• [Problem to solve]:
Return, unaltered, the lines of the entries from the line containing "scientific name: Manulea tomentosa" through the line containing "family: Polypodiaceae", inclusive.

• [Records to use]:
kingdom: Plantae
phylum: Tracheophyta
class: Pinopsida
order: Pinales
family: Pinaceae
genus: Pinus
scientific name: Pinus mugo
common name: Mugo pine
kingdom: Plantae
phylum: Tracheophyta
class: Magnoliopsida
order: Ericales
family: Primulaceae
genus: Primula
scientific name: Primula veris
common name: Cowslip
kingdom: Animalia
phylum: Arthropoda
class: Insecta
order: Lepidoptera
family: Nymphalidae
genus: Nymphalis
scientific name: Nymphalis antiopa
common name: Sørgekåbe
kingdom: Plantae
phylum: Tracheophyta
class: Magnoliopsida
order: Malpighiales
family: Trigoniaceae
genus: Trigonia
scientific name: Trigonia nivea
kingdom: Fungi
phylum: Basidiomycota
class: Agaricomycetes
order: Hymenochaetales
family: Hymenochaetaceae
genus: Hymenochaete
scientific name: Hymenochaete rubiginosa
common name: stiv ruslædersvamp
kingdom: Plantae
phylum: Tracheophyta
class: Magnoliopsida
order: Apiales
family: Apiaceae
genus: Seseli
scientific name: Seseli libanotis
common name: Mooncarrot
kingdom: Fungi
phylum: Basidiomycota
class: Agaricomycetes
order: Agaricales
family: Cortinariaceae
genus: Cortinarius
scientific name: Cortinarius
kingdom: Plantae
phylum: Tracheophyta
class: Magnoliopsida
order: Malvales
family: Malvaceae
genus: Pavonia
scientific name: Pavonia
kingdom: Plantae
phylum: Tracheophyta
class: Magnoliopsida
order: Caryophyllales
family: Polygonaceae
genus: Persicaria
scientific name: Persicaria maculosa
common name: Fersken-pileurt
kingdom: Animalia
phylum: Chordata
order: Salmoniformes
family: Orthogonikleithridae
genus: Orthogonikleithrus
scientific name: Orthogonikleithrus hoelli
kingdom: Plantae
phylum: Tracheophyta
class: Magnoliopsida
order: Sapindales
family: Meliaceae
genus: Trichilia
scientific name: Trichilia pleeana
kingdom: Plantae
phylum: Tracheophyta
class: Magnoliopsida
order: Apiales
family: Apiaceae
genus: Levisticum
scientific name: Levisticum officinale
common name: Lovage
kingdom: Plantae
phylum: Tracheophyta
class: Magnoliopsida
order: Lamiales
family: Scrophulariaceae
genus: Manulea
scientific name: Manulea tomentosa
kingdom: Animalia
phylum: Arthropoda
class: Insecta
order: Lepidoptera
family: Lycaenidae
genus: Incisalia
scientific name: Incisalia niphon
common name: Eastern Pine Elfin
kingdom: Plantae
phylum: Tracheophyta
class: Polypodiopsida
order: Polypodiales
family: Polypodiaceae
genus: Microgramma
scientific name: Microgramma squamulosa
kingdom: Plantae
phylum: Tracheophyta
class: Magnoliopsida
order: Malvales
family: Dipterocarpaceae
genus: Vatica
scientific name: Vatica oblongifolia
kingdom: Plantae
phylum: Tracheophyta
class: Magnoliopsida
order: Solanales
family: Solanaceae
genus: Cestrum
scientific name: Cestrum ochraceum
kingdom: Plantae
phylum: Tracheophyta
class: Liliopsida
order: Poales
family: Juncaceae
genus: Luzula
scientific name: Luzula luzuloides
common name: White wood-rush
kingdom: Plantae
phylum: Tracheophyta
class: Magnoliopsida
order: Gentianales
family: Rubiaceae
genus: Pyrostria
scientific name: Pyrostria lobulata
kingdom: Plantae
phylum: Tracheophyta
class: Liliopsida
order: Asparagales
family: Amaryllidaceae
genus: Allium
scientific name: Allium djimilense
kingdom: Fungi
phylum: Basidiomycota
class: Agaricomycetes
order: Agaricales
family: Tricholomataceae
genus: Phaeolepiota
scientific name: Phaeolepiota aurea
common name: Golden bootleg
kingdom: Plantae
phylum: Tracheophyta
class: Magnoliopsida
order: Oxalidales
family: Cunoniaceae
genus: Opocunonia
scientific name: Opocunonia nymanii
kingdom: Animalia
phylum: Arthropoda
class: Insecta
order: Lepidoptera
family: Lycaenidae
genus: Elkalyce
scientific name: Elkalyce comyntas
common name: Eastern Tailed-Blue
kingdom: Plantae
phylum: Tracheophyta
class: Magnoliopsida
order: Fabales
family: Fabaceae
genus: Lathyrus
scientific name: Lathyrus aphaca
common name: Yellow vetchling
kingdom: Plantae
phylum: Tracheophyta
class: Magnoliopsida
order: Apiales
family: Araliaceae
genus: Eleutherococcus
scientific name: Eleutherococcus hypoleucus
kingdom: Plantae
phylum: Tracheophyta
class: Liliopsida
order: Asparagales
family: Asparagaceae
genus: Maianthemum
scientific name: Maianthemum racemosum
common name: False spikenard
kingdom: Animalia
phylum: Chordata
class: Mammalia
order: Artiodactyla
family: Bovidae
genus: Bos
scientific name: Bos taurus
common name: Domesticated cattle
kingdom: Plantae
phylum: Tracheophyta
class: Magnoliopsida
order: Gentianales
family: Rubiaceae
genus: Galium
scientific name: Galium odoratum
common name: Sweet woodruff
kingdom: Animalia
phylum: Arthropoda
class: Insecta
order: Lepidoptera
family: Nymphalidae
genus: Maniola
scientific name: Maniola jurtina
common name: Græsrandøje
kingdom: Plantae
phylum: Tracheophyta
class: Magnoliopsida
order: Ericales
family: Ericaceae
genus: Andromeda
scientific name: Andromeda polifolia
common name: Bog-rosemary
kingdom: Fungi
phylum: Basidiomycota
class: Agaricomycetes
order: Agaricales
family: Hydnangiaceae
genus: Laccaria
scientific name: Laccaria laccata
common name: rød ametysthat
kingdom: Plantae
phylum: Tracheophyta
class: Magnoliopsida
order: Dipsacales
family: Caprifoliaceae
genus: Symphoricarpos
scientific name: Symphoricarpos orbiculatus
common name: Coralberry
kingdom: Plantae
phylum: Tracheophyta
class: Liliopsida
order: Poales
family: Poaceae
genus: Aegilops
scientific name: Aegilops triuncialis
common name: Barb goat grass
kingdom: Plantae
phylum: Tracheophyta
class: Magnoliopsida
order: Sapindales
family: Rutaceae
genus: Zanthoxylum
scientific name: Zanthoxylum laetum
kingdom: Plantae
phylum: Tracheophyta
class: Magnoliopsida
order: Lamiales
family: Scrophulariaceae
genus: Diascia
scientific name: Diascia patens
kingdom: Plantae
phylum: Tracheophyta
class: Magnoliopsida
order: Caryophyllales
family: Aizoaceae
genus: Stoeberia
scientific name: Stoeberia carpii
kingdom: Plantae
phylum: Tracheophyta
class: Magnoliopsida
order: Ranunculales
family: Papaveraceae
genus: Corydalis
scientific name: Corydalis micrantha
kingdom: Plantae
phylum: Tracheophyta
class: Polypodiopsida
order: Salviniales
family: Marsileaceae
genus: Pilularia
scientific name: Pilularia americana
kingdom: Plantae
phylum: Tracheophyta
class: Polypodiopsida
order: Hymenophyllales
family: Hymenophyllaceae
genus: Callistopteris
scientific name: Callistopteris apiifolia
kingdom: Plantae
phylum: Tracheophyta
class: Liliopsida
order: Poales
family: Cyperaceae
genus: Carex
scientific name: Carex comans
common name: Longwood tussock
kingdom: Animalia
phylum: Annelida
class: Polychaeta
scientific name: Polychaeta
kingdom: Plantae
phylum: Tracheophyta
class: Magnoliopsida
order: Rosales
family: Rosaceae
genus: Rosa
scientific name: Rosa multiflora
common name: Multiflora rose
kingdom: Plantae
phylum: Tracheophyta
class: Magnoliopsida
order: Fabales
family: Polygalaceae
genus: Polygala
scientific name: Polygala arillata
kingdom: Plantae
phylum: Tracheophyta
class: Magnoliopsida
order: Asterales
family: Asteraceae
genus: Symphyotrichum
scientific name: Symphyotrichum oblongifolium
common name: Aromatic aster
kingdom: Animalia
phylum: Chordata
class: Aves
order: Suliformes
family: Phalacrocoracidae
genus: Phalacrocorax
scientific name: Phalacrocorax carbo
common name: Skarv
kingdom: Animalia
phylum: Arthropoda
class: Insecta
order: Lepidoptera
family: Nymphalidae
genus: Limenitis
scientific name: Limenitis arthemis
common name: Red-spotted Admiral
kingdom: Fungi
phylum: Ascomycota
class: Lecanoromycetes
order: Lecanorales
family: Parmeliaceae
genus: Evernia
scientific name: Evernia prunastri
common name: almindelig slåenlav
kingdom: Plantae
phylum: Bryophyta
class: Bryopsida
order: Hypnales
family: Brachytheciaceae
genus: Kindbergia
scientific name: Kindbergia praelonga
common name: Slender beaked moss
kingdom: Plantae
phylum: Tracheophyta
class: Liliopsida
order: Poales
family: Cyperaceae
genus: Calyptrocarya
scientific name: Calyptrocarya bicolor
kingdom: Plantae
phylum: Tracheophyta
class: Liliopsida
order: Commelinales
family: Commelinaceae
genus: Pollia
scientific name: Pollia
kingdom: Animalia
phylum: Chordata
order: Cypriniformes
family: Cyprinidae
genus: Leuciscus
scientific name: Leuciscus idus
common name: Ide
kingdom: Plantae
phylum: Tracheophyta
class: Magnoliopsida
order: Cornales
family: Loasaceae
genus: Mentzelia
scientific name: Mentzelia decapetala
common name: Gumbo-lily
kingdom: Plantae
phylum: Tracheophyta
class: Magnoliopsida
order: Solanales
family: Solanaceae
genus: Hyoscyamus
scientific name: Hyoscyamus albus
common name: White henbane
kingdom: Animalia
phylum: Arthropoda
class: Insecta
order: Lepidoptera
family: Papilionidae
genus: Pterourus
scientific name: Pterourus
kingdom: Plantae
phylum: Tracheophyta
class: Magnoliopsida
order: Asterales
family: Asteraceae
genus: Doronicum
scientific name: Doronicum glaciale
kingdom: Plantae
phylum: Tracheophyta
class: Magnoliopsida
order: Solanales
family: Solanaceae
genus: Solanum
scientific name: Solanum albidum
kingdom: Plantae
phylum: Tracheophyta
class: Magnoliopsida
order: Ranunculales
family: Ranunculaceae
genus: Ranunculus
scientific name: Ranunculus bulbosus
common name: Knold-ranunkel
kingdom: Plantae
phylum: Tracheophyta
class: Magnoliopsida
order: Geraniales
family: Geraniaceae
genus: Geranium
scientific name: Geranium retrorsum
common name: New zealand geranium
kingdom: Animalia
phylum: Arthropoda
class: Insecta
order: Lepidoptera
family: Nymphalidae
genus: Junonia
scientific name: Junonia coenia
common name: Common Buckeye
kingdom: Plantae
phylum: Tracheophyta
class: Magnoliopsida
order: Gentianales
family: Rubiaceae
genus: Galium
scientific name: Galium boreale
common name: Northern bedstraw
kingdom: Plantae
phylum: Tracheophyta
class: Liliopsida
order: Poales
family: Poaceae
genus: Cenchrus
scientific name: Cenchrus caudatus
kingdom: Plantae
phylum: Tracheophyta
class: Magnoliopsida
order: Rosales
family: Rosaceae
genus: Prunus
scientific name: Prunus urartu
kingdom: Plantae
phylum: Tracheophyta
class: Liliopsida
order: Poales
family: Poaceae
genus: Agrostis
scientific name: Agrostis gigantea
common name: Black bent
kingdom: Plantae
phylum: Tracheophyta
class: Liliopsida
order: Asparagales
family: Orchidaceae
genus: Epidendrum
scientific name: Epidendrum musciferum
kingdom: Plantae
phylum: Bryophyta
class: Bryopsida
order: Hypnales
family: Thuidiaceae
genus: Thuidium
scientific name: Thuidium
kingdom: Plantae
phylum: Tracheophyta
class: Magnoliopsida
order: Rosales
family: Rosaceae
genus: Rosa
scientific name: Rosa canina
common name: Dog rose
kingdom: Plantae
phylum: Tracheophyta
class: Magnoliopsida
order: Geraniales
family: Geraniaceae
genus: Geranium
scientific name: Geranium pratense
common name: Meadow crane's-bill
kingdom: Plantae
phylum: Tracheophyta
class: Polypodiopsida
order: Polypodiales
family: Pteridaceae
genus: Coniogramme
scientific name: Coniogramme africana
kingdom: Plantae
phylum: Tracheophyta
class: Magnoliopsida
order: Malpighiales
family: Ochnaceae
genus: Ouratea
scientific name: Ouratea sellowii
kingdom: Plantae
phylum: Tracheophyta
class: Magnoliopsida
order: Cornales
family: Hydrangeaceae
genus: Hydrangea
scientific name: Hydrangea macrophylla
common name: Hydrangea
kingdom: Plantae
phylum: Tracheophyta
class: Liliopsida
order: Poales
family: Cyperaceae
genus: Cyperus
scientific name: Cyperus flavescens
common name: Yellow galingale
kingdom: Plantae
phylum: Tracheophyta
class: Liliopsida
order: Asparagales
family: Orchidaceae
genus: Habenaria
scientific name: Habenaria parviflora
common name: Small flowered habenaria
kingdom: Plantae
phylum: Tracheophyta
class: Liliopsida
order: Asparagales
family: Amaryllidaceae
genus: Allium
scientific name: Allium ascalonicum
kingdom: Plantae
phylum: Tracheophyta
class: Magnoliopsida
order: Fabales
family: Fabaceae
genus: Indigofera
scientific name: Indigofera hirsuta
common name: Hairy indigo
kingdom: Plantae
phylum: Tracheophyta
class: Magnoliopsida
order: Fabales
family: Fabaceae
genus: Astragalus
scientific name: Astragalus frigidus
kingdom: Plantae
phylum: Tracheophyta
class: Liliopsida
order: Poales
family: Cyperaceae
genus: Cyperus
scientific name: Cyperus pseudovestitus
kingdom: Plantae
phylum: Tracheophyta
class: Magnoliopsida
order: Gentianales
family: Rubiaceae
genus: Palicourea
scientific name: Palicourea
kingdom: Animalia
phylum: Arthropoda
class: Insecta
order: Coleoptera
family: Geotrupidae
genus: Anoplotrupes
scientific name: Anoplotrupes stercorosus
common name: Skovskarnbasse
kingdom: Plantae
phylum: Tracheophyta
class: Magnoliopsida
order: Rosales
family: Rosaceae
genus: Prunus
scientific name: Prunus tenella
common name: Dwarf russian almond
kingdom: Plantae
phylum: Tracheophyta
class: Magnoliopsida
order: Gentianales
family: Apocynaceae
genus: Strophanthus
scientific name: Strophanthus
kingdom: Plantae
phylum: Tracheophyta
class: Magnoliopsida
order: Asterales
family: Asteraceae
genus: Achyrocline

• [Expected answer]:
scientific name: Manulea tomentosa
kingdom: Animalia
phylum: Arthropoda
class: Insecta
order: Lepidoptera
family: Lycaenidae
genus: Incisalia
scientific name: Incisalia niphon
common name: Eastern Pine Elfin
kingdom: Plantae
phylum: Tracheophyta
class: Polypodiopsida
order: Polypodiales
family: Polypodiaceae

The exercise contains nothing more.